Lylie vient de rejoindre son frère dans un café. Elle est dans un état très particulier. Elle accepte son présent, elle lui laisse un paquet et elle lui annonce qu’il doit attendre une heure avant de l’ouvrir. Ces deux êtres sont fusionnels mais cette journée va marquer un tournant dans leur existence.

Marc va pouvoir se plonger dans les notes de Grand-Duc. L’histoire remonte à son jour noir où un avion s’est crashé dans les montagnes. Tous les passagers sont décédés sauf une petite fille de 3 mois. Mais qui est-elle ? Il y avait deux enfants de cet âge dans l’appareil. Deux familles, deux clans vont se battre pour démontrer leur légitimité. La situation financière des grands-parents risque-t-elle d’influencer le débat : les richissimes de Carville bien connus des milieux parisiens face aux modestes ouvriers normands Les Vitral.

A l’époque l’affaire a fait grand bruit et les médias l’ont largement couvert. Le bébé a été surnommé Libellule. Un choix a été fait. Etait-il le bon ? Quels ont été les conséquences pour les autres membres de la famille et notamment pour celle qui a du faire le deuil des parents et de leur petite-fille.

Une histoire touchante et très réaliste. Un sujet traité avec beaucoup de pudeur. En lisant ce roman, j’ai eu les images du crash du Mont Saint Odile qui se sont affichées devant mes yeux. Car même des années après l’accident il reste une douleur profonde dans les lieux. Les familles ont attachés de petits morceaux de tissus au grillage qui quadrille les lieux du drame. Ces petits témoins de leur douleur et de l’amour flottent ou restent immobile selon la puissance des vents. C’est poignant.

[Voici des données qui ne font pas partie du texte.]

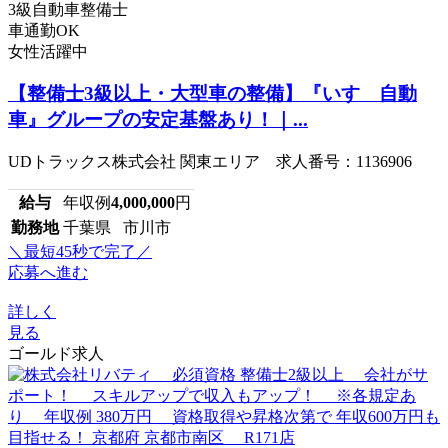
3級自動車整備士
車通勤OK
女性活躍中
【整備士3級以上・大型車の整備】『いすゞ自動
車』グループの安定基盤あり！｜...
UDトラックス株式会社 関東エリア 求人番号：1136906
給与
年収例
4,000,000
円
勤務地
千葉県 市川市
＼最短45秒で完了／
応募へ進む
詳しく
見る
ゴールド求人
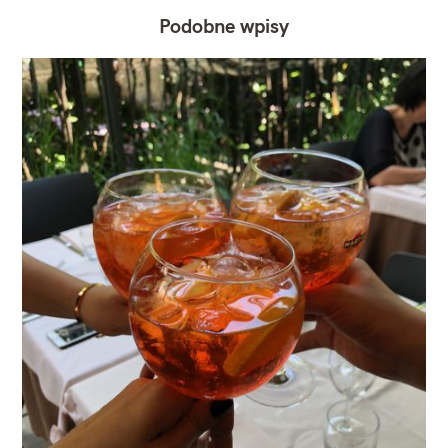
Podobne wpisy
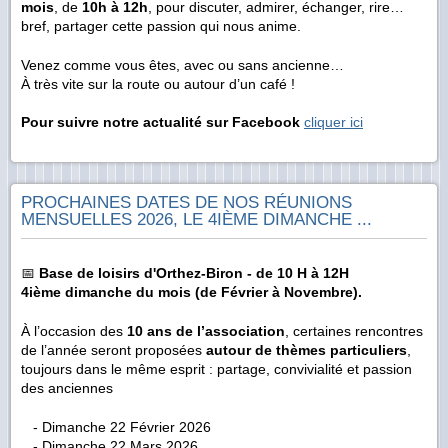
mois
, de
10h à 12h
, pour discuter, admirer, échanger, rire…
bref, partager cette passion qui nous anime.
Venez comme vous êtes, avec ou sans ancienne…
À très vite sur la route ou autour d’un café !
Pour suivre notre actualité sur Facebook
cliquer ici
PROCHAINES DATES DE NOS RÉUNIONS
MENSUELLES 2026, LE 4IÈME DIMANCHE ...
📅
Base de loisirs d'Orthez-Biron - de 10 H à 12H
4ième dimanche du mois (de Février à Novembre).
À l’occasion des
10 ans de l’association
, certaines rencontres
de l’année seront proposées
autour de thèmes particuliers
,
toujours dans le même esprit : partage, convivialité et passion
des anciennes
- Dimanche 22 Février 2026
- Dimanche 22 Mars 2026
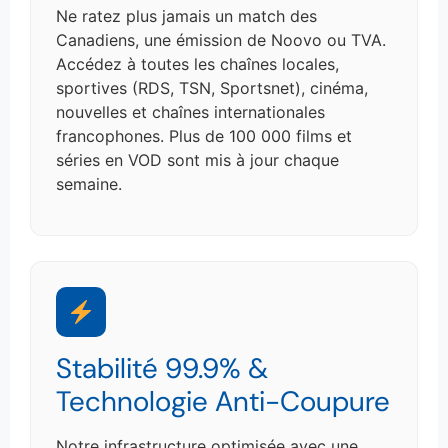
Ne ratez plus jamais un match des
Canadiens, une émission de Noovo ou TVA.
Accédez à toutes les chaînes locales,
sportives (RDS, TSN, Sportsnet), cinéma,
nouvelles et chaînes internationales
francophones. Plus de 100 000 films et
séries en VOD sont mis à jour chaque
semaine.
Stabilité 99.9% &
Technologie Anti-Coupure
Notre infrastructure optimisée avec une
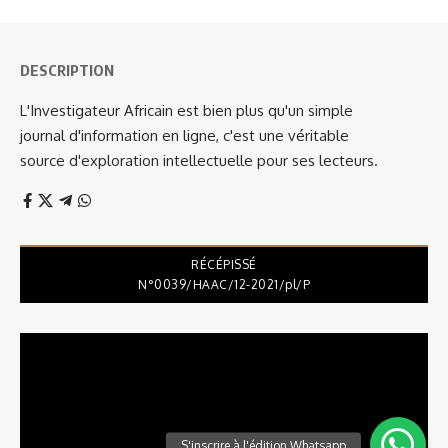
DESCRIPTION
L'Investigateur Africain est bien plus qu'un simple
journal d'information en ligne, c'est une véritable
source d'exploration intellectuelle pour ses lecteurs.
RÉCÉPISSÉ
N°0039/HAAC/12-2021/pl/P
Lecteur
vidéo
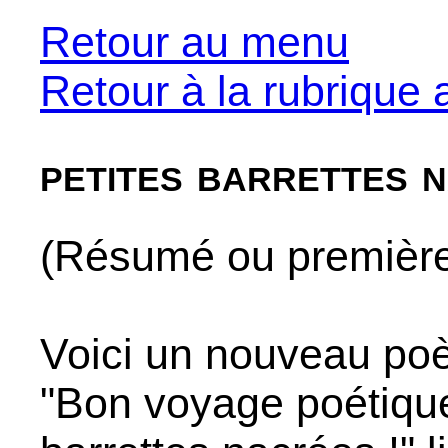
Retour au menu
Retour à la rubrique 
petites barrettes 
(Résumé ou premières
Voici un nouveau po
"Bon voyage poétique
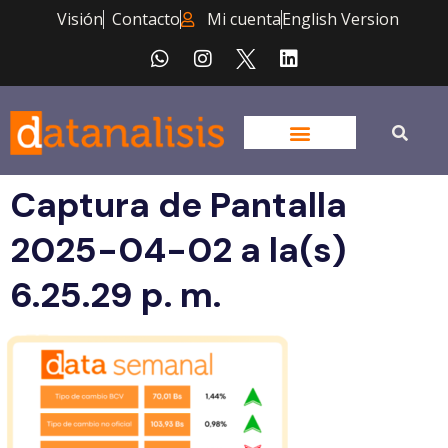
Visión
Contacto
Mi cuenta
English Version
Captura de Pantalla
2025-04-02 a la(s)
6.25.29 p. m.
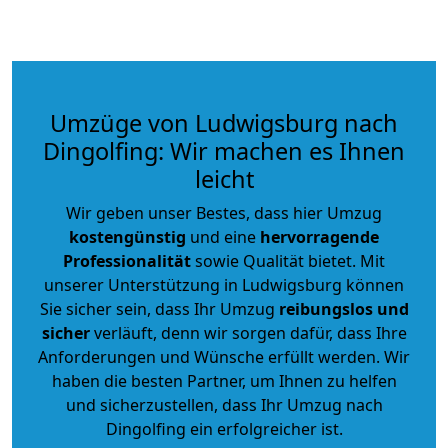
Umzüge von Ludwigsburg nach
Dingolfing: Wir machen es Ihnen
leicht
Wir geben unser Bestes, dass hier Umzug
kostengünstig
und eine
hervorragende
Professionalität
sowie Qualität bietet. Mit
unserer Unterstützung in Ludwigsburg können
Sie sicher sein, dass Ihr Umzug
reibungslos und
sicher
verläuft, denn wir sorgen dafür, dass Ihre
Anforderungen und Wünsche erfüllt werden. Wir
haben die besten Partner, um Ihnen zu helfen
und sicherzustellen, dass Ihr Umzug nach
Dingolfing ein erfolgreicher ist.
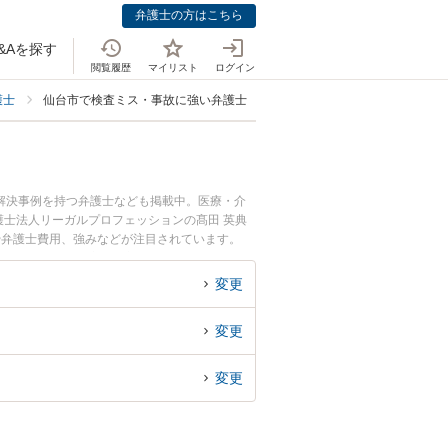
弁護士の方はこちら
&Aを探す
閲覧履歴
マイリスト
ログイン
護士
仙台市で検査ミス・事故に強い弁護士
解決事例を持つ弁護士なども掲載中。医療・介
士法人リーガルプロフェッションの髙田 英典
や弁護士費用、強みなどが注目されています。
のトラブル解決の実績豊富な近くの弁護士を検索
さんにおすすめです。
変更
変更
変更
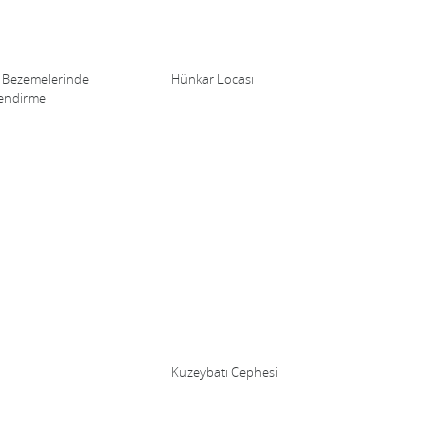
 Bezemelerinde
Hünkar Locası
endirme
Kuzeybatı Cephesi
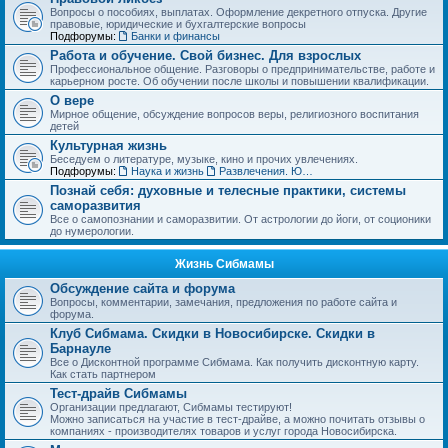
Вопросы о пособиях, выплатах. Оформление декретного отпуска. Другие
правовые, юридические и бухгалтерские вопросы
Подфорумы:
Банки и финансы
Работа и обучение. Свой бизнес. Для взрослых
Профессиональное общение. Разговоры о предпринимательстве, работе и
карьерном росте. Об обучении после школы и повышении квалификации.
О вере
Мирное общение, обсуждение вопросов веры, религиозного воспитания
детей
Культурная жизнь
Беседуем о литературе, музыке, кино и прочих увлечениях.
Подфорумы:
Наука и жизнь
Развлечения. Юмор, анекдоты. Игры, задачки и тесты
Познай себя: духовные и телесные практики, системы
саморазвития
Все о самопознании и саморазвитии. От астрологии до йоги, от соционики
до нумерологии.
Жизнь Сибмамы
Обсуждение сайта и форума
Вопросы, комментарии, замечания, предложения по работе сайта и
форума.
Клуб Сибмама. Скидки в Новосибирске. Скидки в
Барнауле
Все о Дисконтной программе Сибмама. Как получить дисконтную карту.
Как стать партнером
Тест-драйв Сибмамы
Организации предлагают, Сибмамы тестируют!
Можно записаться на участие в тест-драйве, а можно почитать отзывы о
компаниях - производителях товаров и услуг города Новосибирска.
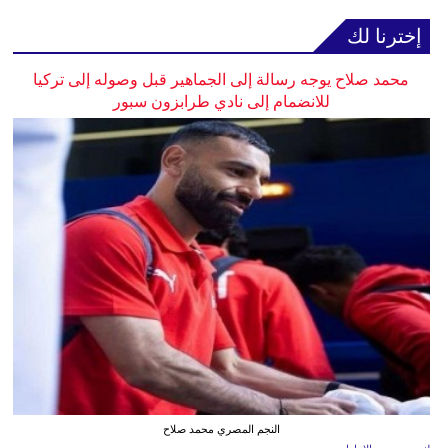
إخترنا لك
محمد صلاح يوجه رسالة إلى الجماهير قبل وصوله إلى تركيا
للانضمام إلى نادي طرابزون سبور
النجم المصري محمد صلاح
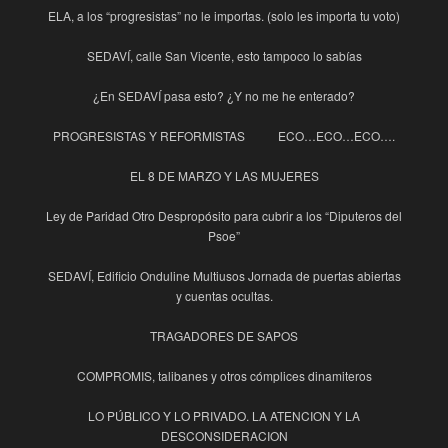
ELA, a los “progresistas” no le importas. (solo les importa tu voto)
SEDAVÍ, calle San Vicente, esto tampoco lo sabías
¿En SEDAVÍ pasa esto? ¿Y no me he enterado?
PROGRESISTAS Y REFORMISTAS
ECO…ECO…ECO….
EL 8 DE MARZO Y LAS MUJERES
Ley de Paridad Otro Despropósito para cubrir a los “Diputeros del
Psoe”
SEDAVÍ, Edificio Onduline Multiusos Jornada de puertas abiertas
y cuentas ocultas.
TRAGADORES DE SAPOS
COMPROMIS, talibanes y otros cómplices dinamiteros
LO PÚBLICO Y LO PRIVADO. LA ATENCION Y LA
DESCONSIDERACION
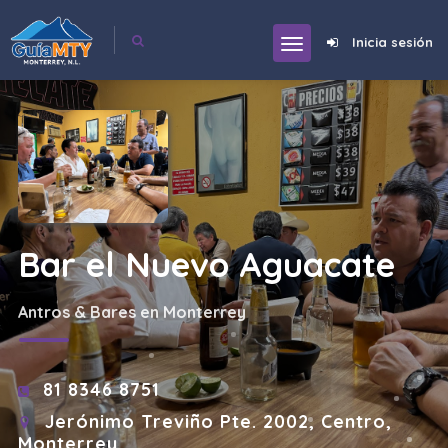
Inicia sesión
Bar el Nuevo Aguacate
Antros & Bares en Monterrey
81 8346 8751
Jerónimo Treviño Pte. 2002, Centro,
Monterrey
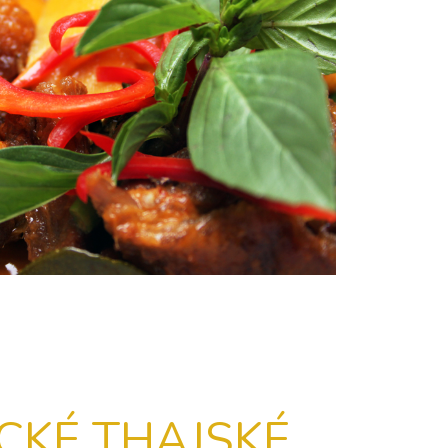
CKÉ THAJSKÉ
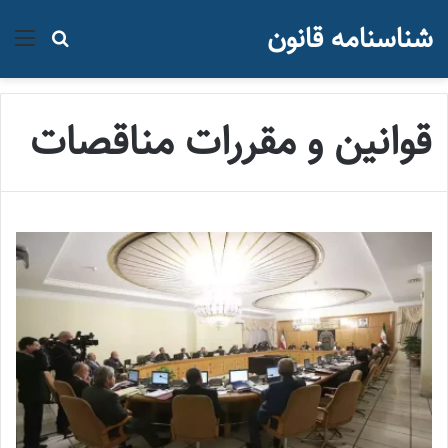
شناسنامه قانون
منو
جستجو ب
قوانین و مقررات مناقصات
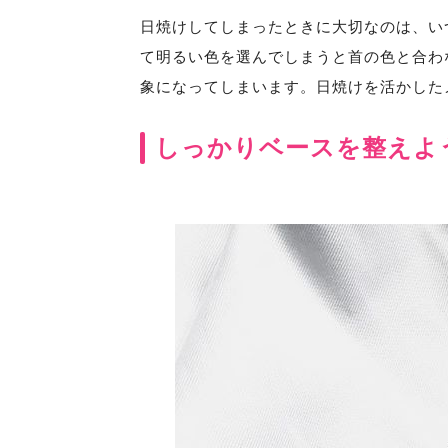
日焼けしてしまったときに大切なのは、い
て明るい色を選んでしまうと首の色と合わ
象になってしまいます。日焼けを活かした
しっかりベースを整えよ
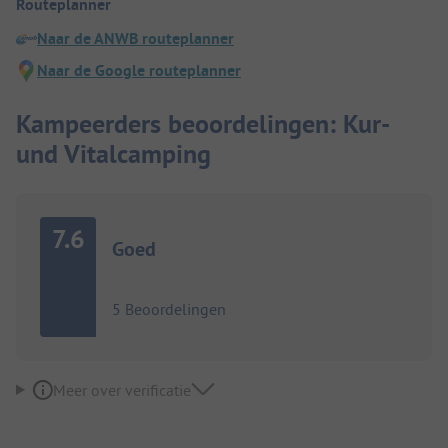
Routeplanner
Naar de ANWB routeplanner
Naar de Google routeplanner
Kampeerders beoordelingen: Kur-
und Vitalcamping
7.6
Goed
5 Beoordelingen
Meer over verificatie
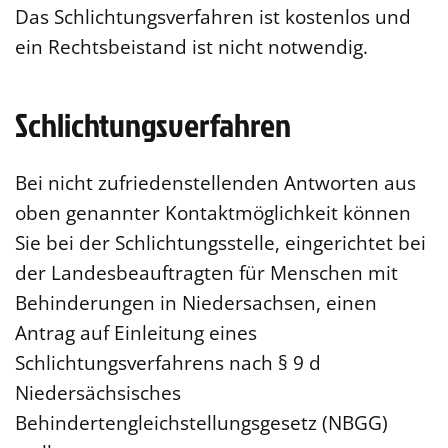
Das Schlichtungsverfahren ist kostenlos und
ein Rechtsbeistand ist nicht notwendig.
Schlichtungsverfahren
Bei nicht zufriedenstellenden Antworten aus
oben genannter Kontaktmöglichkeit können
Sie bei der Schlichtungsstelle, eingerichtet bei
der Landesbeauftragten für Menschen mit
Behinderungen in Niedersachsen, einen
Antrag auf Einleitung eines
Schlichtungsverfahrens nach § 9 d
Niedersächsisches
Behindertengleichstellungsgesetz (NBGG)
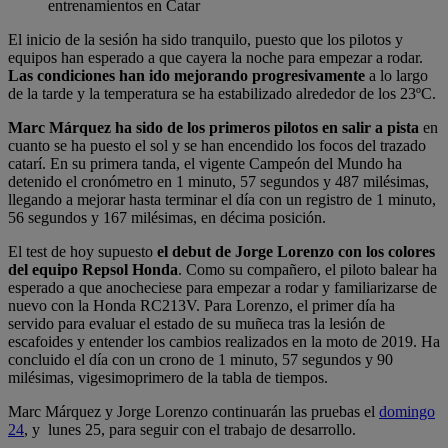
entrenamientos en Catar
El inicio de la sesión ha sido tranquilo, puesto que los pilotos y
equipos han esperado a que cayera la noche para empezar a rodar.
Las condiciones han ido mejorando progresivamente
a lo largo
de la tarde y la temperatura se ha estabilizado alrededor de los 23ºC.
Marc Márquez ha sido de los primeros pilotos en salir a pista
en
cuanto se ha puesto el sol y se han encendido los focos del trazado
catarí. En su primera tanda, el vigente Campeón del Mundo ha
detenido el cronómetro en 1 minuto, 57 segundos y 487 milésimas,
llegando a mejorar hasta terminar el día con un registro de 1 minuto,
56 segundos y 167 milésimas, en décima posición.
El test de hoy supuesto
el debut de Jorge Lorenzo con los colores
del equipo Repsol Honda
. Como su compañero, el piloto balear ha
esperado a que anocheciese para empezar a rodar y familiarizarse de
nuevo con la Honda RC213V. Para Lorenzo, el primer día ha
servido para evaluar el estado de su muñeca tras la lesión de
escafoides y entender los cambios realizados en la moto de 2019. Ha
concluido el día con un crono de 1 minuto, 57 segundos y 90
milésimas, vigesimoprimero de la tabla de tiempos.
Marc Márquez y Jorge Lorenzo continuarán las pruebas el
domingo
24
, y lunes 25, para seguir con el trabajo de desarrollo.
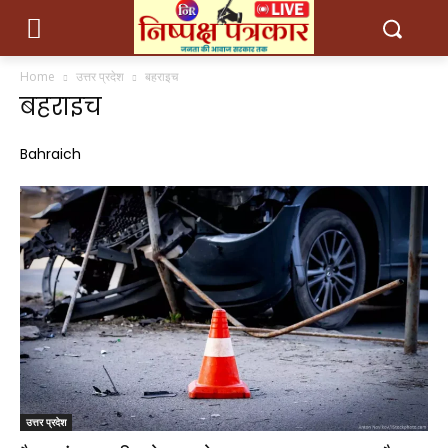
Home
उत्तर प्रदेश
बहराइच
बहराइच
Bahraich
उत्तर प्रदेश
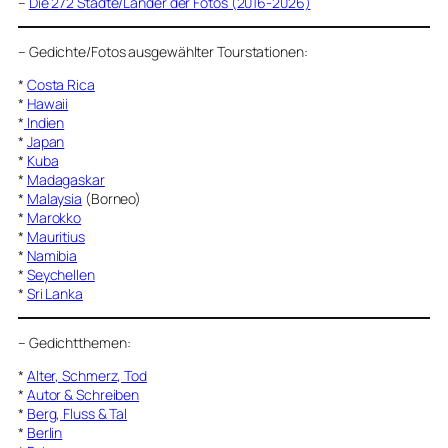
–
Die 272 Städte/Länder der Fotos (2016-2026)
–
Gedichte/Fotos ausgewählter Tourstationen:
*
Costa Rica
*
Hawaii
*
Indien
*
Japan
*
Kuba
*
Madagaskar
*
Malaysia
(Borneo)
*
Marokko
*
Mauritius
*
Namibia
*
Seychellen
*
Sri Lanka
–
Gedichtthemen
:
*
Alter, Schmerz, Tod
*
Autor & Schreiben
*
Berg, Fluss & Tal
*
Berlin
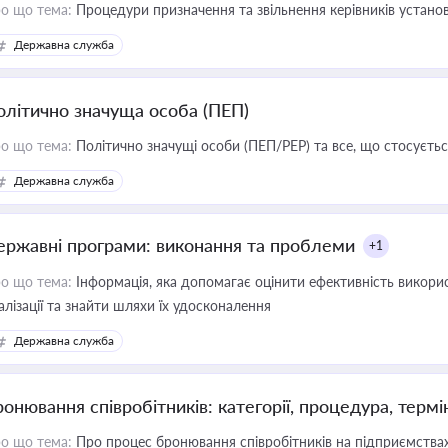
о що тема:
Процедури призначення та звільнення керівників устано
Державна служба
олітично значуща особа (ПЕП)
о що тема:
Політично значущі особи (ПЕП/PEP) та все, що стосується
Державна служба
ержавні програми: виконання та проблеми
+1
о що тема:
Інформація, яка допомагає оцінити ефективність викор
алізації та знайти шляхи їх удосконалення
Державна служба
ронювання співробітників: категорії, процедура, термі
о що тема:
Про процес бронювання співробітників на підприємствах,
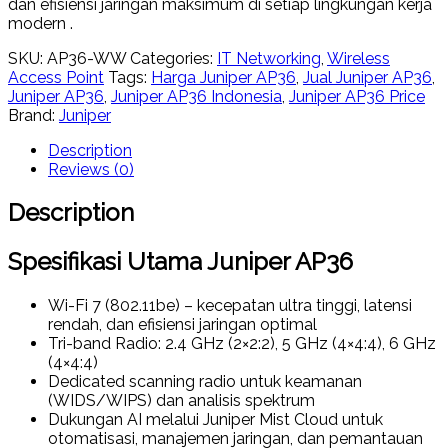
dan efisiensi jaringan maksimum di setiap lingkungan kerja
modern .
SKU:
AP36-WW
Categories:
IT Networking
,
Wireless
Access Point
Tags:
Harga Juniper AP36
,
Jual Juniper AP36
,
Juniper AP36
,
Juniper AP36 Indonesia
,
Juniper AP36 Price
Brand:
Juniper
Description
Reviews (0)
Description
Spesifikasi Utama Juniper AP36
Wi-Fi 7 (802.11be)
– kecepatan ultra tinggi, latensi
rendah, dan efisiensi jaringan optimal
Tri-band Radio
: 2.4 GHz (2×2:2), 5 GHz (4×4:4), 6 GHz
(4×4:4)
Dedicated scanning radio
untuk keamanan
(WIDS/WIPS) dan analisis spektrum
Dukungan AI melalui Juniper Mist Cloud
untuk
otomatisasi, manajemen jaringan, dan pemantauan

Il est très aisé de s’identifier aux grands-parents à qui ont annonce l’accident. L’envie viscérale que la petite soit leur descendante. Trop de souffrantes. Le pourquoi qui reste sans réponse. Et dans le cas présent le qui ! Qui est ce bébé : Lyse-Rose ou Émilie ? Et les techniques de l’époque qui ne permettent pas d’apporter une réponse. Il faut imaginer combien cela doit être compliqué de confier son histoire familiale dans les mains d’un juge. D’autant plus qu’il doit trancher.

J’ai été aussi très émue par la relation qu’il existe entre Lylie et son frère : frère de sang ou frère adoptif ? Cela ne change rien et en même temps cela change tant de choses…

Le suspense est présent de la première à la dernière page. Les américains ont Harlan Coben, nous avons Michel Bussi : un page-turner accessible à tous, très agréable à lire. Même si je l’avoue j’avais émis une hypothèse à la moitié du roman concernant l’identité de Lylie et j’avais bon. De même que Conan Doyle dans un de ses textes avec l’enveloppe en évidence, Michel Bussi a laissé à ses lecteurs un sacré indice. Alors si vous voulez à votre tour vous glisser dans la peau du détective Grand-Duc sans connaitre sa fin tragique, n’hésitez plus.